|To:||"'COG line'" <>, "'Birding-Aus'" <>|
|Subject:||Why are the C. Sparrowhawk & B. Goshawk so similar?|
|From:||"Philip Veerman" <>|
|Date:||Sat, 12 Jan 2013 17:16:28 +1100|
Many of these bird species mentioned are entirely unknown to me and I'm not going to try to find all of them in books but I will at least guess that for many of them they are hard to identify because they are closely related, as in have not diverged much, in which case there is no mystery about it. Also mostly they are still almost the same in morphology and size (which the C. Sparrowhawk & B. Goshawk certainly are not). There will of course be variants in things like bill length among otherwise similar hummingbirds. Also I would guess that for many of them it is the young, female and non-breeding plumages that are similar. With often the breeding males (the ones with the signalling functions) are often very distinct. So these are mostly different situations to what I was asking. Besides, my question was not about birds that are difficult to identify (that is not very interesting) but about why these two species show the same plumage pattern. As in I am not at all asking about our human perception, although some may see that there could be an element of circular reasoning in that.
-----Original Message-----From: David Adams [ Sent: Saturday, 12 January 2013 3:31 PM
To: COG line; Birding-Aus Subject: [canberrabirds] Re: [Birding-Aus] [canberrabirds] Why are the C. Sparrowhawk & B. Goshawk so similar?
> One minor point (I am also a Northern Hemispherian): Which birds are so
> difficult to identify in Europe and North America? Apart from maybe some
> Empidonax in North America and maybe some Phylloscopus, Acrocephalus and
> Hippolais in Eurasia/Africa I can't think of many species that are that hard
> to ID there. "Hard" birds are certainly not the norm there.

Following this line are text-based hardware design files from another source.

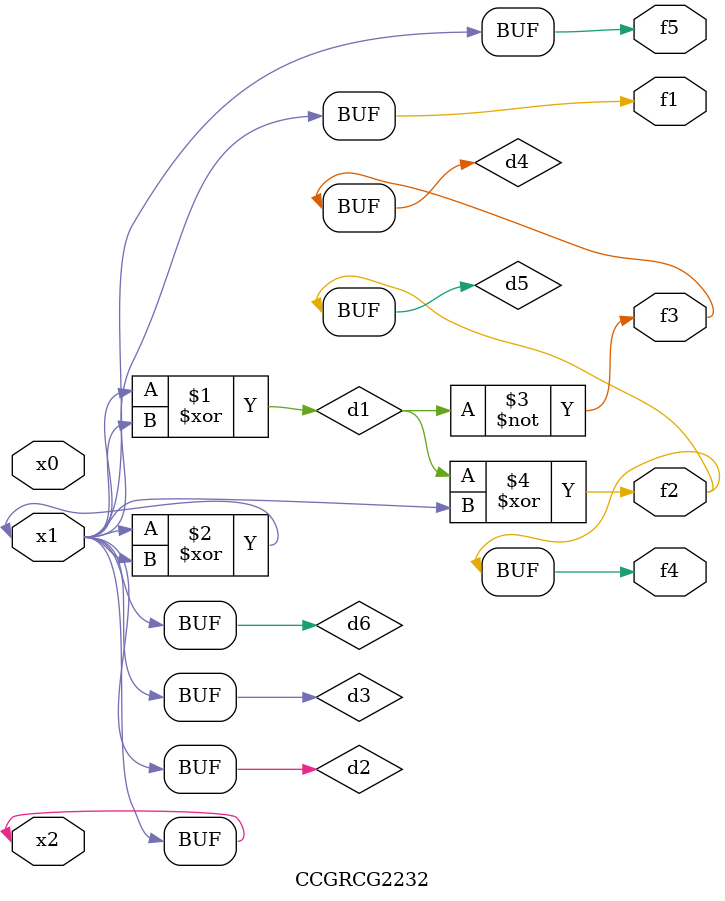
<source format=v>
module CCGRCG2232(
	input x0, x1, x2,
	output f1, f2, f3, f4, f5
);

	wire d1, d2, d3, d4, d5, d6;

	xor (d1, x1, x2);
	buf (d2, x1, x2);
	xor (d3, x1, x2);
	nor (d4, d1);
	xor (d5, d1, d2);
	buf (d6, d2, d3);
	assign f1 = d6;
	assign f2 = d5;
	assign f3 = d4;
	assign f4 = d5;
	assign f5 = d6;
endmodule

</source>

Fair comment. I guess confusing is in the eye of the beholder ;-) Empidonax are hard, for sure...I'd list some of the other tyrants as tough, depending on how far afield you go. Apart from hawks, terns, gulls, pelagic species, and shorebirds, I'd also say that in the New World there are hard pairs of hummingbirds, alcids, flycatchers, ducks (e.g. Scaup), some of the New World blackbirds, and New World warblers. And vireos...and plenty of young/female tanagers. And sparrows...and finches. It's fair to say that corvids are probably harder here. (Unless you accept that they should all be lumped into C. indistinctus, as proposed last year...) Even some of the loons Old World warblers are tough in Europe.